Le partage du travail peut sauver des emplois en période de crise

La réduction du temps de travail peut avoir des effets positifs sur les niveaux d’emploi pendant une grave récession économique, préserver les compétences et pérenniser les entreprises.

Actualité | 18 juin 2013
GENÈVE (OIT Info) – Le partage du travail a été largement mis à contribution pour préserver l’emploi pendant la Grande récession des 2008-2009 et dans la période qui a suivi; il pourrait même avoir la faculté de créer de nouveaux emplois, selon un nouvel ouvrage de l’OIT.

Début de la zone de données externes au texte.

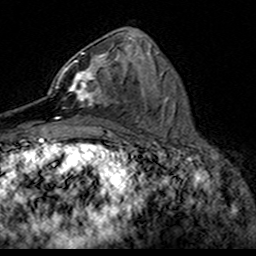
Breast MRI (dynamic contrast-enhanced), one axial slice; position 74 of 160 along the scan axis; cropped to one breast; dynamic contrast-enhanced series, time point 2 of 7 at this slice position (early post-contrast); 3 T; TE 4.6 ms, TR 7.4 ms; 1 mm slice thickness; 256 × 256 image matrix, field of view 153 × 153 mm. Female patient.
Outlined on this slice (semi-automatically segmented with operator editing):
- enhancing-tissue mask used for the functional tumour volume (all voxels passing the contrast-enhancement thresholds inside the analysis volume; usually the tumour): bounding box (x1, y1, x2, y2) in pixels: (49, 52, 119, 119)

Work sharing during the Great Recession, New developments and beyond (Le partage du travail pendant la Grande récession, nouvelles formes et perspectives) – rédigé par les chercheurs de l’OIT Jon C. Messenger et Naj Ghosheh – montre un net regain d’intérêt pour le partage du travail en tant qu’outil efficace de la politique du travail destiné à préserver les emplois existants en période de ralentissement économique.

Si les politiques de partage du travail sont bien conçues et mises en œuvre, ... les travailleurs peuvent conserver leur emploi.»
«Si les politiques de partage du travail sont bien conçues et mises en œuvre, le résultat peut être bénéfique pour tous», explique M. Messenger. «Les travailleurs peuvent conserver leur emploi, les entreprises peuvent surmonter la crise et se positionner pour le moment où la croissance repartira, tandis que la réduction du coût du chômage et de l’exclusion sociale profite aux pouvoirs publics et à la société dans son ensemble.»

Il existe pour l’essentiel deux types de mesures de partage du travail. Le premier consiste pour une entreprise à raccourcir la durée du travail de son personnel et à répartir une charge de travail réduite sur un effectif identique (ou similaire) afin d’éviter les licenciements.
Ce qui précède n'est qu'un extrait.